Consigne de travail 1:
Répondez aux questions suivantes sur l'article consacré à l'association Scan-R :
(a) Quel âge ont respectivement Églantine et Alessandro ?
(b) En quelle année l'histoire commence-t-elle ?
(c) Quelle enquête fait état d'une société de plus en plus fragmentée ?

Développement de l'enfant

Jeunesse bouche émissaire

Avec Scan-R, les jeunes reprennent du poil de la bête. Quand la plume libère l’âme adolescente et la rend fière, le Ligueur ne peut que s’en faire l’écho.

« On me fait comprendre que je n’y connais rien. Être une femme et être jeune, c’est avoir moins le droit de donner son opinion ». « La parole des jeunes n’est pas suffisamment prise en compte. Nous sommes des personnes à part entière, nous avons des choses à dire ». Avec l’asbl Scan-R, Églantine et Alessandro, 18 et 21 ans, font entendre leur voix en prenant la plume.

Donner la plume plutôt que des cailloux

L’histoire commence en 2017. L’enquête Noir, Jaune, Blues (Le Soir, RTBF) fait état d’une société de plus en plus fragmentée et d’un communautarisme en pleine montée, avec comme résultante un repli sur soi. Les jeunes ne sont pas en reste. Eux aussi sont concerné·es.

Consigne de travail 2:
Modifiez les enregistrements en commençant à la ligne qui contient « 5 июня 2026 » et en terminant à la fin des enregistrements : remplacez « Brent » par « WTI » sans rien changer d'autre, et omettez les images de votre réponse.

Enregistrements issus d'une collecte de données
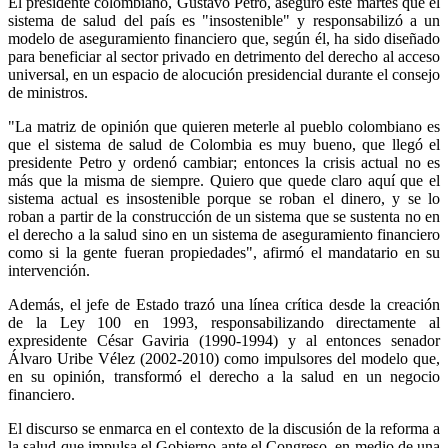
El presidente colombiano, Gustavo Petro, aseguró este martes que el
sistema de salud del país es "insostenible" y responsabilizó a un
modelo de aseguramiento financiero que, según él, ha sido diseñado
para beneficiar al sector privado en detrimento del derecho al acceso
universal, en un espacio de alocución presidencial durante el consejo
de ministros.
"La matriz de opinión que quieren meterle al pueblo colombiano es
que el sistema de salud de Colombia es muy bueno, que llegó el
presidente Petro y ordenó cambiar; entonces la crisis actual no es
más que la misma de siempre. Quiero que quede claro aquí que el
sistema actual es insostenible porque se roban el dinero, y se lo
roban a partir de la construcción de un sistema que se sustenta no en
el derecho a la salud sino en un sistema de aseguramiento financiero
como si la gente fueran propiedades", afirmó el mandatario en su
intervención.
Además, el jefe de Estado trazó una línea crítica desde la creación
de la Ley 100 en 1993, responsabilizando directamente al
expresidente César Gaviria (1990-1994) y al entonces senador
Álvaro Uribe Vélez (2002-2010) como impulsores del modelo que,
en su opinión, transformó el derecho a la salud en un negocio
financiero.
El discurso se enmarca en el contexto de la discusión de la reforma a
la salud que impulsa el Gobierno ante el Congreso, en medio de una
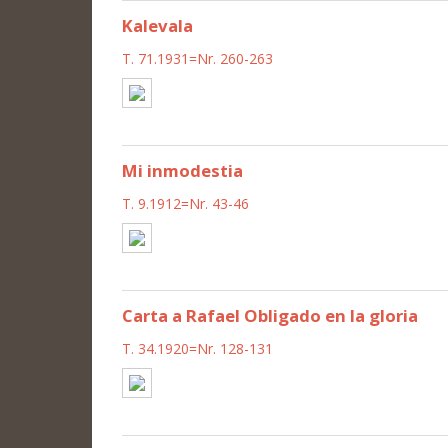
Kalevala
T. 71.1931=Nr. 260-263
Mi inmodestia
T. 9.1912=Nr. 43-46
Carta a Rafael Obligado en la gloria
T. 34.1920=Nr. 128-131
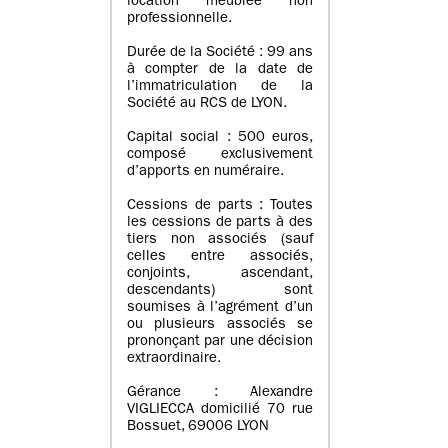
location meublée non
professionnelle.
Durée de la Société : 99 ans
à compter de la date de
l’immatriculation de la
Société au RCS de LYON.
Capital social : 500 euros,
composé exclusivement
d’apports en numéraire.
Cessions de parts : Toutes
les cessions de parts à des
tiers non associés (sauf
celles entre associés,
conjoints, ascendant,
descendants) sont
soumises à l’agrément d’un
ou plusieurs associés se
prononçant par une décision
extraordinaire.
Gérance : Alexandre
VIGLIECCA domicilié 70 rue
Bossuet, 69006 LYON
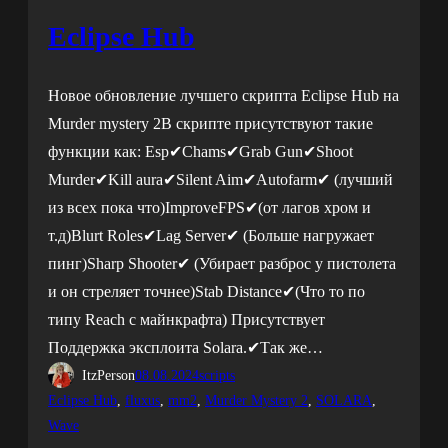
Eclipse Hub
Новое обновление лучшего скрипта Eclipse Hub на
Murder mystery 2В скрипте присутствуют такие
функции как: Esp✔Chams✔Grab Gun✔Shoot
Murder✔Kill aura✔Silent Aim✔Autofarm✔ (лучший
из всех пока что)ImproveFPS✔(от лагов хром и
т.д)Blurt Roles✔Lag Server✔ (Больше нагружает
пинг)Sharp Shooter✔ (Убирает разброс у пистолета
и он стреляет точнее)Stab Distance✔(Что то по
типу Reach с майнкрафта) Присутствует
Поддержка эксплоита Solara.✔Так же…
ItzPerson
08.08.2024
scripts
Eclipse Hub
, 
fluxus
, 
mm2
, 
Murder Mystery 2
, 
SOLARA
, 
Wave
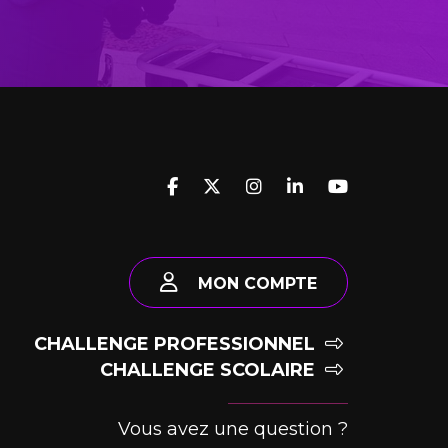
MON COMPTE
CHALLENGE PROFESSIONNEL
CHALLENGE SCOLAIRE
Vous avez une question ?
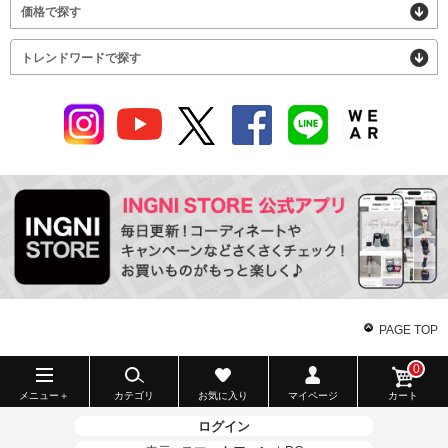
価格で探す
トレンドワードで探す
PAGE TOP
0
メニュー＋
カテゴリ
お気に入り
マイページ
カート
ログイン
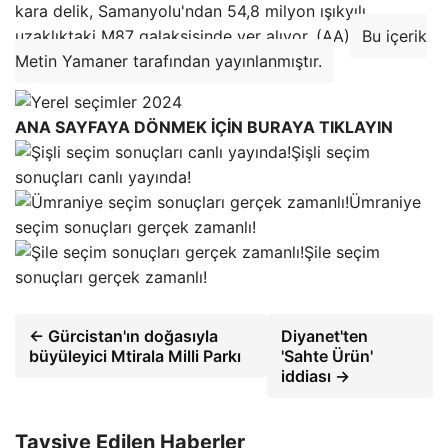
kara delik, Samanyolu'ndan 54,8 milyon ışıkyılı
uzaklıktaki M87 galaksisinde yer alıyor. (AA)
Bu içerik
Metin Yamaner tarafından yayınlanmıştır.
ANA SAYFAYA DÖNMEK İÇİN BURAYA TIKLAYIN
Şişli seçim
sonuçları canlı yayında!
Ümraniye
seçim sonuçları gerçek zamanlı!
Şile seçim
sonuçları gerçek zamanlı!
← Gürcistan'ın doğasıyla
Diyanet'ten
büyüleyici Mtirala Milli Parkı
'Sahte Ürün'
iddiası →
Tavsiye Edilen Haberler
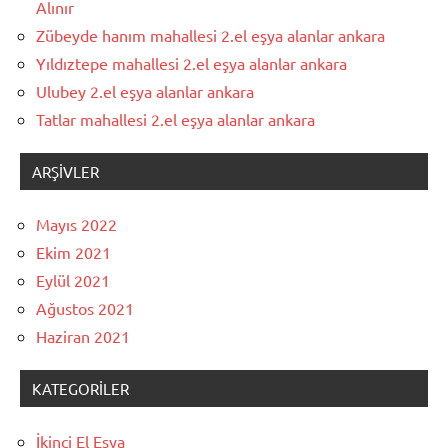
Alınır
Zübeyde hanım mahallesi 2.el eşya alanlar ankara
Yıldıztepe mahallesi 2.el eşya alanlar ankara
Ulubey 2.el eşya alanlar ankara
Tatlar mahallesi 2.el eşya alanlar ankara
ARŞIVLER
Mayıs 2022
Ekim 2021
Eylül 2021
Ağustos 2021
Haziran 2021
KATEGORILER
İkinci El Eşya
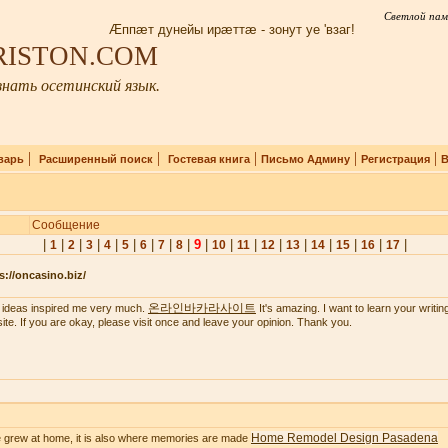
Светлой пам
Æппæт дунейы ирæттæ - зонут уе 'взаг!
IRISTON.COM
нать осетинский язык.
|
|
|
|
|
варь
Расширенный поиск
Гостевая книга
Письмо Админу
Регистрация
В
Сообщение
|
|
|
|
|
|
|
|
|
9
|
|
|
|
|
|
|
|
|
1
2
3
4
5
6
7
8
10
11
12
13
14
15
16
17
s://oncasino.biz/
온라인바카라사이트
 ideas inspired me very much.
It's amazing. I want to learn your writing 
ite. If you are okay, please visit once and leave your opinion. Thank you.
Home Remodel Design Pasadena
 grew at home, it is also where memories are made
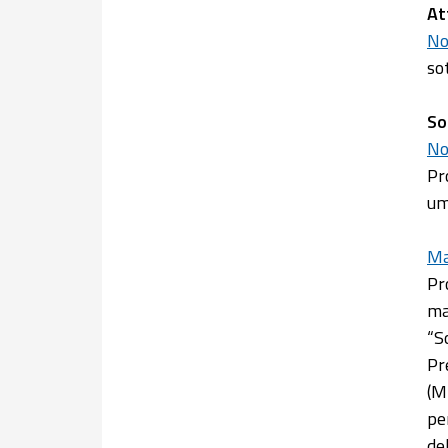
At
No
so
So
No
Pr
um
Ma
Pr
ma
“S
Pr
(M
pe
de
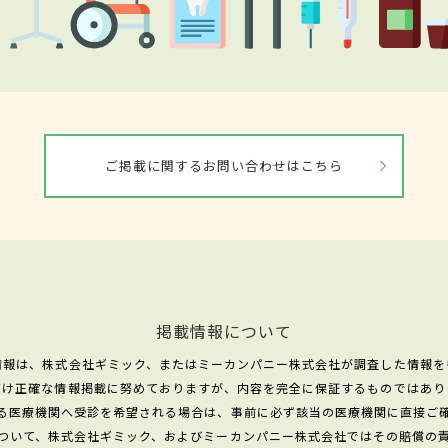
ご掲載に関するお問い合わせはこちら
掲載情報について
情報は、株式会社ギミック、またはミーカンパニー株式会社が調査した情報を
だけ正確な情報掲載に努めておりますが、内容を完全に保証するものではあり
る医療機関へ受診を希望される場合は、事前に必ず該当の医療機関に直接ご
ついて、株式会社ギミック、およびミーカンパニー株式会社ではその賠償の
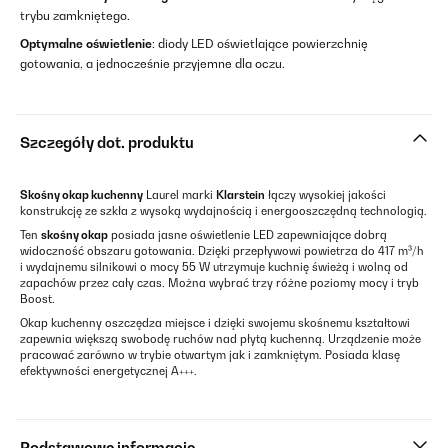
trybu zamkniętego.
Optymalne oświetlenie
: diody LED oświetlające powierzchnię
gotowania, a jednocześnie przyjemne dla oczu.
Szczegóły dot. produktu
Skośny okap kuchenny
Laurel marki
Klarstein
łączy wysokiej jakości
konstrukcję ze szkła z wysoką wydajnością i energooszczędną technologią.
Ten
skośny okap
posiada jasne oświetlenie LED zapewniające dobrą
widoczność obszaru gotowania. Dzięki przepływowi powietrza do 417 m³/h
i wydajnemu silnikowi o mocy 55 W utrzymuje kuchnię świeżą i wolną od
zapachów przez cały czas. Można wybrać trzy różne poziomy mocy i tryb
Boost.
Okap kuchenny oszczędza miejsce i dzięki swojemu skośnemu kształtowi
zapewnia większą swobodę ruchów nad płytą kuchenną. Urządzenie może
pracować zarówno w trybie otwartym jak i zamkniętym. Posiada klasę
efektywności energetycznej A+++.
Podstawowe informacje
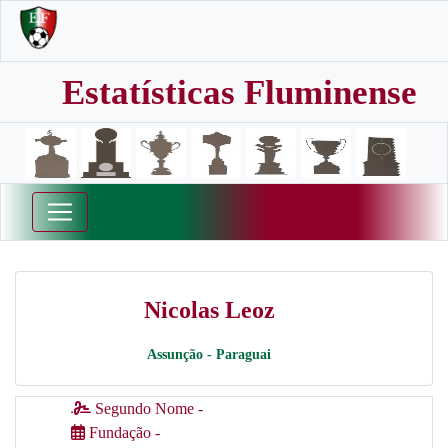
Estatísticas Fluminense
Nicolas Leoz
Assunção - Paraguai
Segundo Nome -
Fundação -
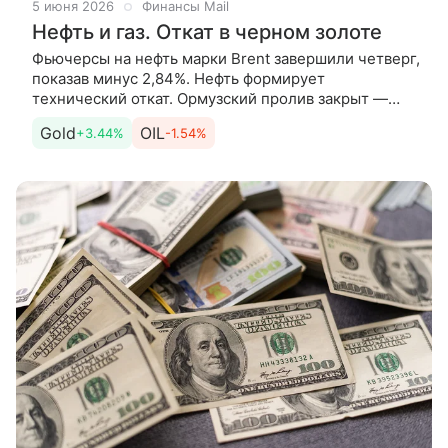
5 июня 2026
Финансы Mail
Нефть и газ. Откат в черном золоте
Фьючерсы на нефть марки Brent завершили четверг,
показав минус 2,84%. Нефть формирует
технический откат. Ормузский пролив закрыт —
среднесрочно, до его фактического открытия, это
Gold
OIL
+3.44%
-1.54%
поддерживает цены на нефть.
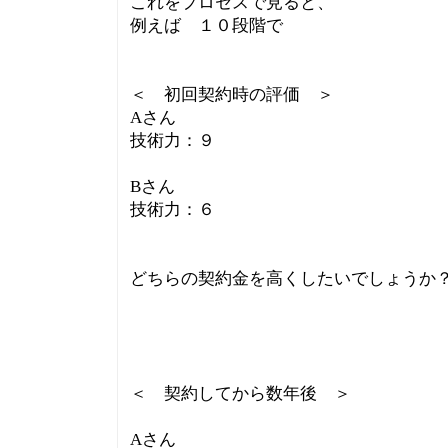
これをプロセスで見ると、
例えば １０段階で
＜ 初回契約時の評価 ＞
Aさん
技術力：９
Bさん
技術力：６
どちらの契約金を高くしたいでしょうか
＜ 契約してから数年後 ＞
Aさん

Votre réponse 1:
(a) Églantine a 18 ans et Alessandro 21 ans.
(b) En 2017.
(c) L'enquête Noir, Jaune, Blues (Le Soir, RTBF).

Votre réponse 2:
5 июня 2026
Финансы Mail
Нефть и газ. Откат в черном золоте
Фьючерсы на нефть марки WTI завершили четверг,
показав минус 2,84%. Нефть формирует
технический откат. Ормузский пролив закрыт —
среднесрочно, до его фактического открытия, это
Gold
OIL
+3.44%
-1.54%
поддерживает цены на нефть.
これをプロセスで見ると、
例えば １０段階で
＜ 初回契約時の評価 ＞
Aさん
技術力：９
Bさん
技術力：６
どちらの契約金を高くしたいでしょうか
＜ 契約してから数年後 ＞
Aさん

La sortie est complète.